Ringfort (Cashel), Cathair Coinn, Co. Kerry
Co. Kerry |
Ringforts
Some archaeological sites are remarkable for what survives.
Cathair Coinn is remarkable for what does not. The cashel, or stone-walled ringfort, that once occupied a gentle north-facing slope overlooking Smerwick Harbour on the Dingle Peninsula has vanished so completely that it left no visible trace on the ground. It was known well enough to be recorded on the Fair Plan, the pre-publication survey drawings used in the preparation of the Ordnance Survey maps in the nineteenth century, where it appeared under the name 'Cahir (site of)', already acknowledged as a ruin. Yet even that cautious designation was dropped before the maps went to press, and the site disappeared from the published editions entirely.

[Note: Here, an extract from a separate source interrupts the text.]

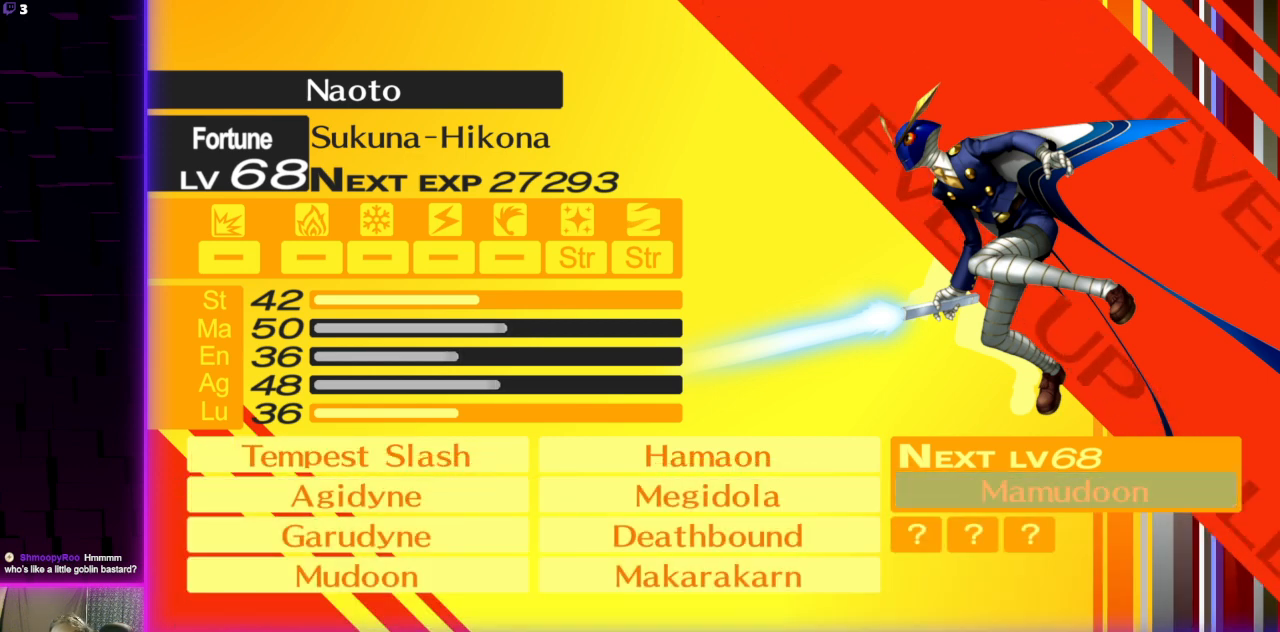
{"buttons": [], "left_stick": "center", "right_stick": "center", "events": [[267, "A", "down"], [400, "A", "up"]]}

The Ordnance Survey Name Book described it as a circular earthen fort roughly two chains, or about forty metres, in diameter, and noted that it had already been levelled to the ground by the time of recording. A cashel is typically defined by a roughly circular enclosure of dry-stone walling, used in early medieval Ireland to demarcate a farmstead or the residence of a person of some local standing. Whether Cathair Coinn ever had stone walls to speak of, or was always primarily an earthen construction, cannot now be determined. What can be said is that in 1966, a souterrain was discovered approximately one hundred metres to the north-north-west of the fort's recorded position. A souterrain is an underground passage or chamber, usually stone-lined, associated with early medieval settlement sites and thought to have served as storage space or a place of refuge. Its proximity to Cathair Coinn strongly suggests the two features were connected, part of the same small settlement economy that once looked out across the harbour below.